# managing services in Windows 98



## LJborn (Jan 12, 2004)

I am trying to clean out a computer with Windows 98, so the kids can use it in the basement, primarily for internet access, and wanted to do some of the cleaning that I have done on our newer Windows XP computers. There are I'll bet all kinds of services running that don't need to be. I know how to get to the right screens to edit services (from automatic to manual or disable status) in Windows XP, but can't figure out how to get there in windows 98. 
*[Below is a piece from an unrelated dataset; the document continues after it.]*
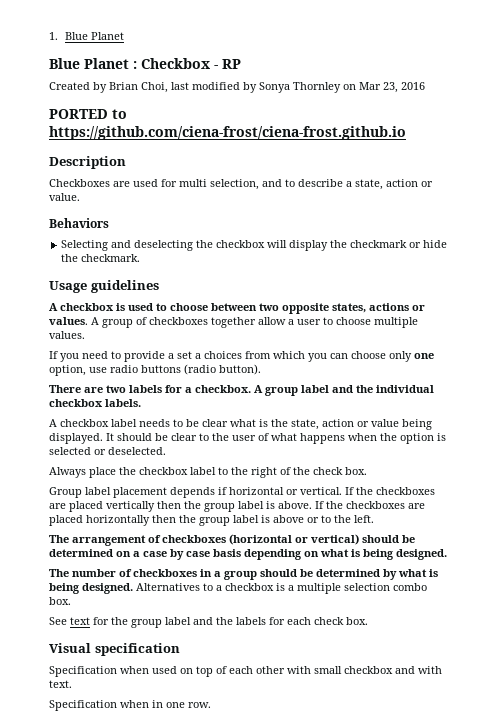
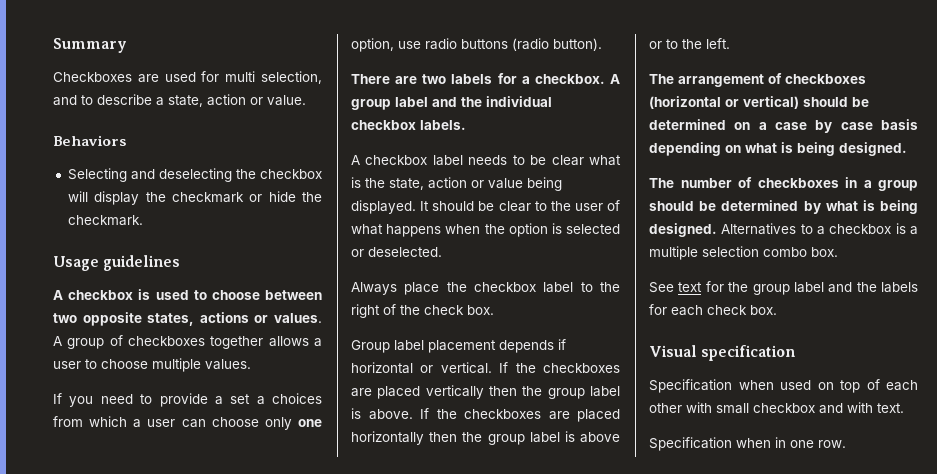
[49,32,125,40] [49,58,241,69] [49,82,425,93] [49,109,127,119] [49,126,406,140] [49,156,126,169] 1. Blue Planet // Blue Planet : Checkbox - RP // Created by Brian Choi, last modified by Sonya Thornley on Mar 23, 2016 // PORTED to https://github.com/ciena-frost/ciena-frost.github.io // Description -> [53,38,127,53] Summary
[258,317,286,325] allow -> [268,336,309,347] allows
[308,353,327,362] you -> [133,419,176,428] a user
Any guidance would be appreciated. I cleaned the startup folder, and I'm making sure that my NAV, Adaware, Spywareblaster and ZA are kept current. Now I just need to shrink what's running, so the thing doesn't take so long to boot up.

Thanks for your help!!


----------



## dc57 (Oct 13, 2003)

disable programs from here:
start-run type msconfig and click okay.
select the startup tab and uncheck anything that you don't want to run at startup. Except explorer, systray and whatever else you want to keep on.


----------



## LJborn (Jan 12, 2004)

Thanks. I already did the startup menu. Now I wanted to go into manage services and change things that are running automatically to manual or disable - like I did on our windows XP computers. all those goofy things you don't really need running that microsoft has set running automatically. On the windows XP computer I can get to manage services but I can't figure out how to do it in windows 98.


----------



## flavallee (May 12, 2002)

Windows 98 does *not* have a SERVICES folder like Windows XP does. You have to manage the startup load by disabling(unchecking) or enabling(checking) programs in the MSCONFIG "Startup" tab.


----------